Densho Digital Archive
Densho Visual History Collection
Title: Helen Amerman Manning Interview
Narrator: Helen Amerman Manning
Interviewer: Alice Ito
Location: SeaTac, Washington
Date: August 2, 2003
Densho ID: denshovh-mhelen-01-0007

<Begin Segment 7>

AI: Well, I'm interested... you just mentioned that some of your early discussions, your early assignments before you had any textbooks and so forth were about the issues of the evacuation and the relocation. And I'm wondering, what was the nature of some of those talks? What kinds of things did -- I imagine some of the students must have gone through some difficult times.

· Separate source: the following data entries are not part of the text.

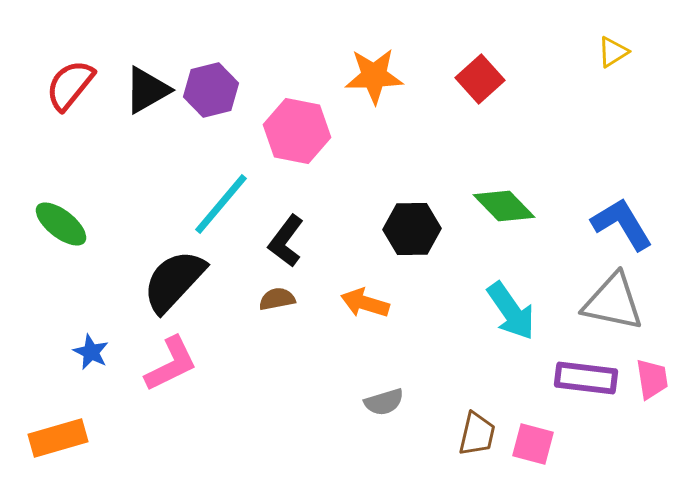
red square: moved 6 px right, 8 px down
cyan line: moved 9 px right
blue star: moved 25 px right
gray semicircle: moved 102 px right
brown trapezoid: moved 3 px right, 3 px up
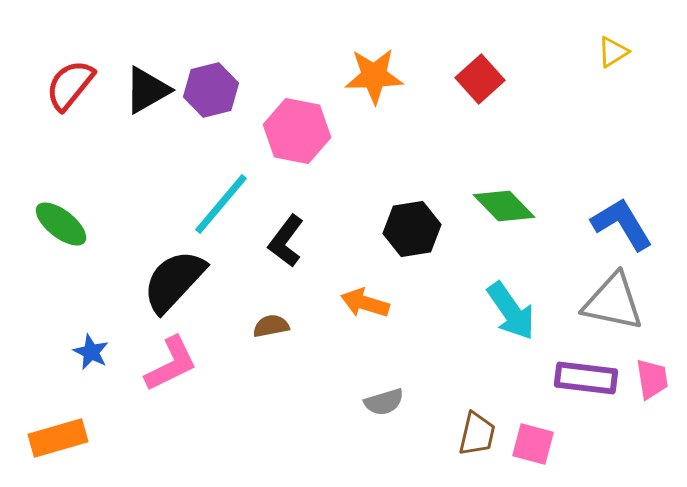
black hexagon: rotated 8 degrees counterclockwise
brown semicircle: moved 6 px left, 27 px down
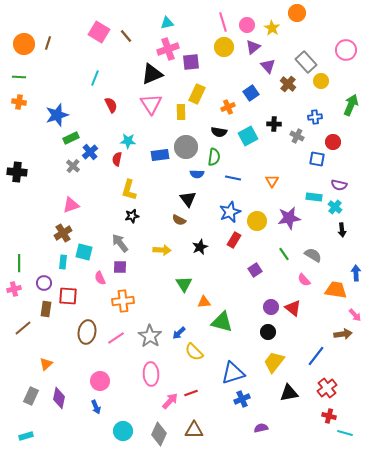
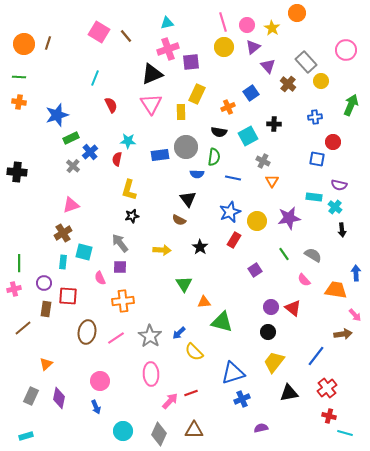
gray cross at (297, 136): moved 34 px left, 25 px down
black star at (200, 247): rotated 14 degrees counterclockwise
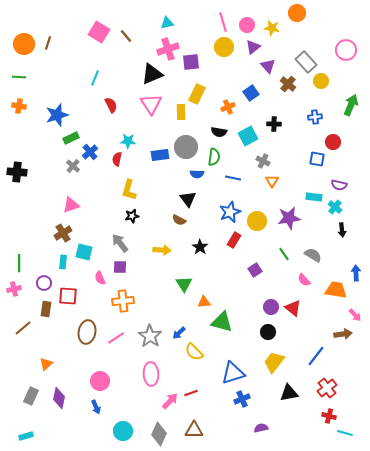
yellow star at (272, 28): rotated 21 degrees counterclockwise
orange cross at (19, 102): moved 4 px down
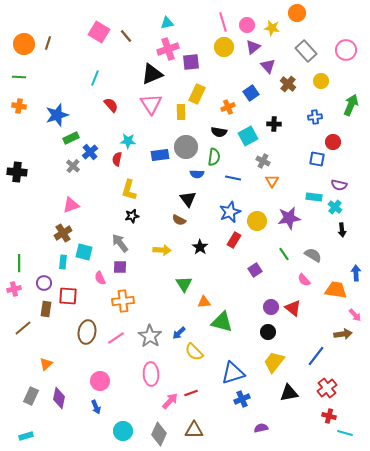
gray rectangle at (306, 62): moved 11 px up
red semicircle at (111, 105): rotated 14 degrees counterclockwise
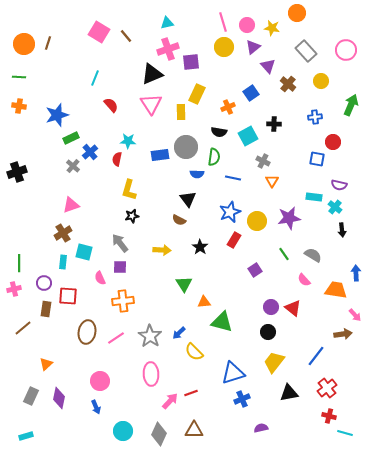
black cross at (17, 172): rotated 24 degrees counterclockwise
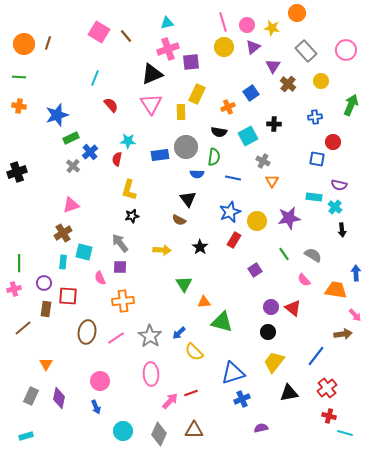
purple triangle at (268, 66): moved 5 px right; rotated 14 degrees clockwise
orange triangle at (46, 364): rotated 16 degrees counterclockwise
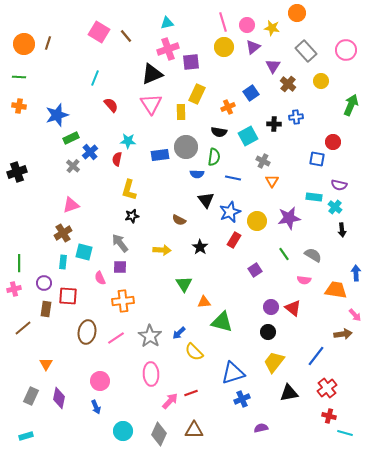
blue cross at (315, 117): moved 19 px left
black triangle at (188, 199): moved 18 px right, 1 px down
pink semicircle at (304, 280): rotated 40 degrees counterclockwise
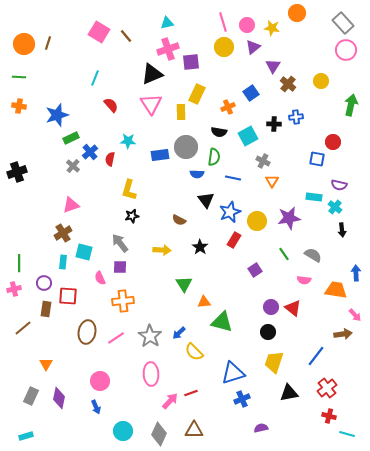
gray rectangle at (306, 51): moved 37 px right, 28 px up
green arrow at (351, 105): rotated 10 degrees counterclockwise
red semicircle at (117, 159): moved 7 px left
yellow trapezoid at (274, 362): rotated 20 degrees counterclockwise
cyan line at (345, 433): moved 2 px right, 1 px down
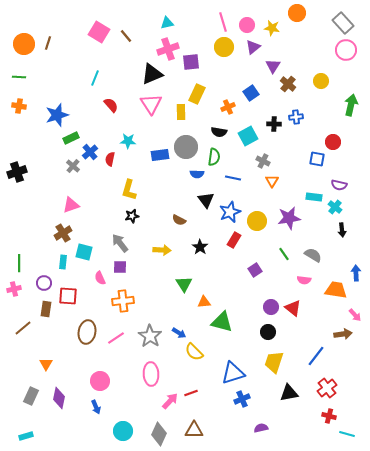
blue arrow at (179, 333): rotated 104 degrees counterclockwise
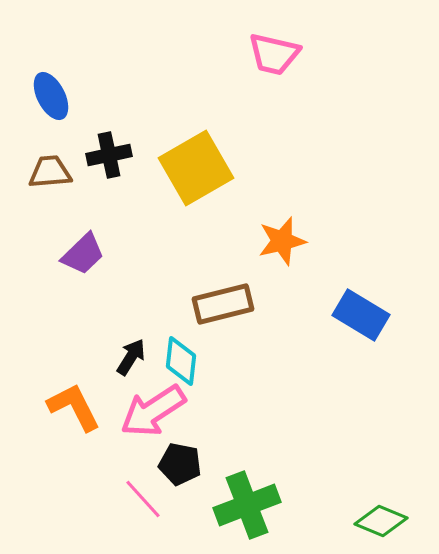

HM: Well, one of the first assignments that I gave, really to get acquainted with my students, was for a biographical sketch of each one. And that began to open my eyes, and I remember especially, one boy who said that it was as though on December 7th, they had lowered a basket over his head. And he'd been in that kind of a fog ever since. And then I was reminded by a former student recently that I had decided we would have a debate on the justification for the evacuation. And I planned, well, we'll divide the class into teams, have a debate, one side would be pro-evacuation and the other, con-. Not a fellow or girl in my class was willing to take the pro- side of evacuation, except for this one kid. And he was an exceptional fellow, very independent-minded. And his brother had been collecting information, and so he had practically a whole resource library at his disposal. And he agreed to take on the whole class. So it was this one student against the rest of the class. And so we heard both sides of the evacuation story, but I was interested that even for discussion purposes, no student wanted to venture to be in favor.

AI: Well, I'd like to go back a little ways and -- to the point before you actually started classes. And I'm wondering what your own thinking was on the justification of this relocation issue.

HM: Well, it was very interesting... I guess I hadn't really thought it through that much. My aunt, who was the social worker, was living in Carmel at the time, and she was a social worker, and had a colleague who was in the assembly center down in Monterey County, and she had been to visit her, and she knew more about the relocation program than I did. So she clued me in a lot, so I don't think I'd ever confronted the issue head-on. But when we started the workshop of the faculty and the cadet teachers, the Nisei, who were to be assistant teachers, was the day they started blasting for the foundations of the watchtowers. Well, those dynamite blasts just reverberated through the building, and of course, it just underscored the humiliation of the cadet teachers. And we could see they were quite upset. Finally they asked us, "Well, what do you think about relocation, the evacuation?" And when the teachers said, "Well, we don't think they should have taken the American citizens," the tension was broken, and we could turn then to discussing education. So that was my first real confrontation of it.

AI: That must have been quite a moment, to really be confronting the idea that the government had taken this action against American citizens, and that as a group of teachers, you were stating that in your opinion, that had been mistaken on the part of the government.

HM: Right, right. But I have to say, we were confronted with such an adjustment, new things happening all our waking hours, so that there was almost more than we could reflect on. And it sort of grew on me, and as I learned more about the experiences prior to the actual evacuation, and, for instance, I knew a young college student and his sister who relocated very early, and through them, and through their conversations with my parents whom they visited in New Jersey, I learned how, after the evacuation orders, people would come up to their home and, "Well, I'll give you five dollars for your refrigerator," and they just seemed to feel that a Japanese family was fair picking. And then I learned about how people had to dispose of their goods, could only bring what they could carry in a suitcase, and the whole picture began to unfold. But it didn't come all at once. And I'm still learning.